Although this is not a big deal, it’s symptomatic of a broader problem. There are hundreds of functions in Base, and in other modules. Many of which one is not aware of. If, by ignorance, you use one of these names for your own variable, and then later modifies your code to use the function of the same name in Base (or an upgrade suddenly adds that name to Base), things break down.
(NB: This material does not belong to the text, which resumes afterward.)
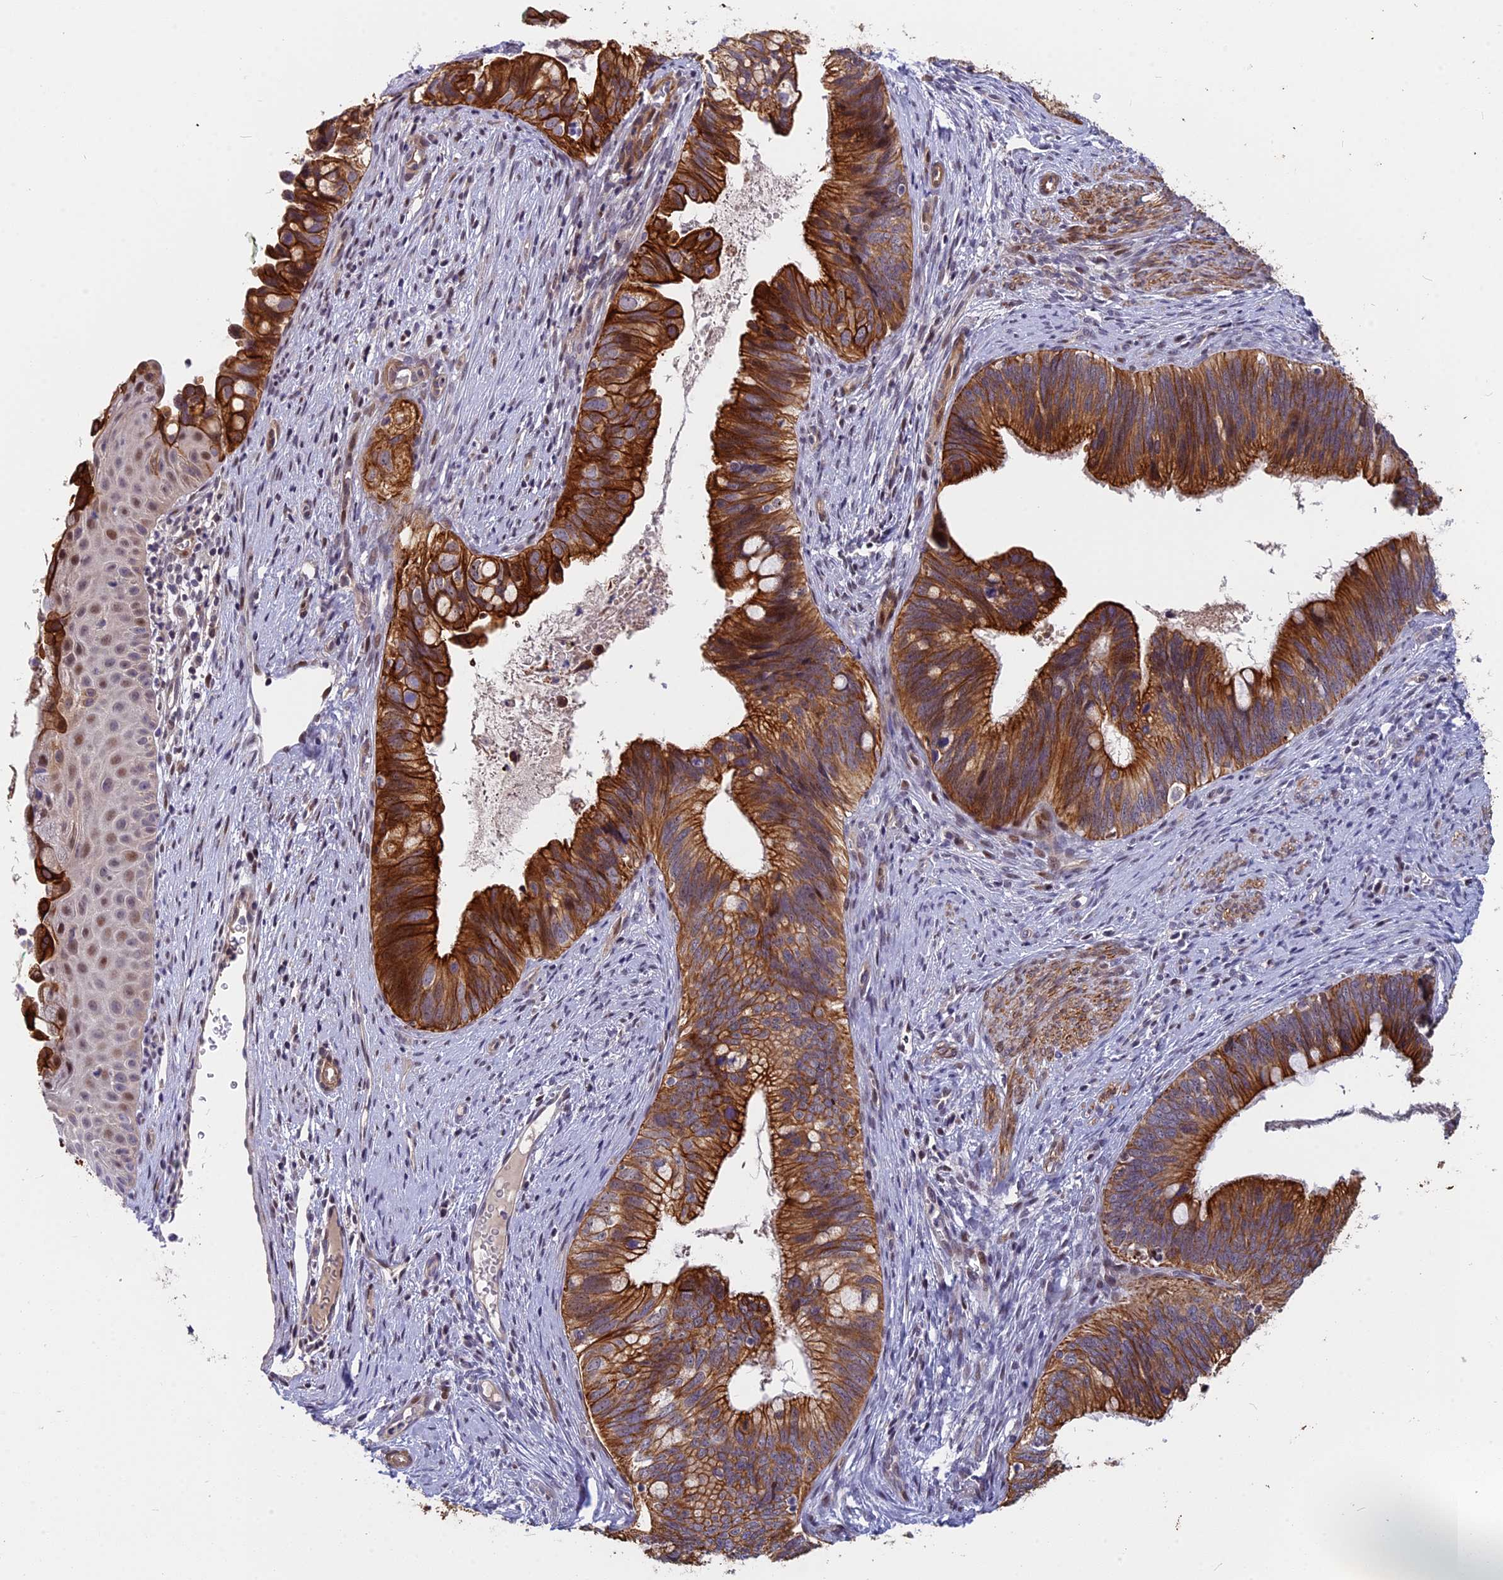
{"staining": {"intensity": "strong", "quantity": ">75%", "location": "cytoplasmic/membranous"}, "tissue": "cervical cancer", "cell_type": "Tumor cells", "image_type": "cancer", "snomed": [{"axis": "morphology", "description": "Adenocarcinoma, NOS"}, {"axis": "topography", "description": "Cervix"}], "caption": "Tumor cells show high levels of strong cytoplasmic/membranous expression in about >75% of cells in human cervical cancer (adenocarcinoma).", "gene": "ANKRD34B", "patient": {"sex": "female", "age": 42}}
Moreover, it also discourages the use of commonly used names in modules, because it can interfere with users’ code, as in https://github.com/JuliaLang/julia/issues/35538
I don’t have a solution to this, though I know that in R similar issues are solved by having different namespace lookup-tables for function calls and variables. I.e. you can assign a variable in your current namespace, but if you call it as a function, a search for a function in your attached namespaces is performed. (But then, in R, non-function objects are not callable as in Julia.)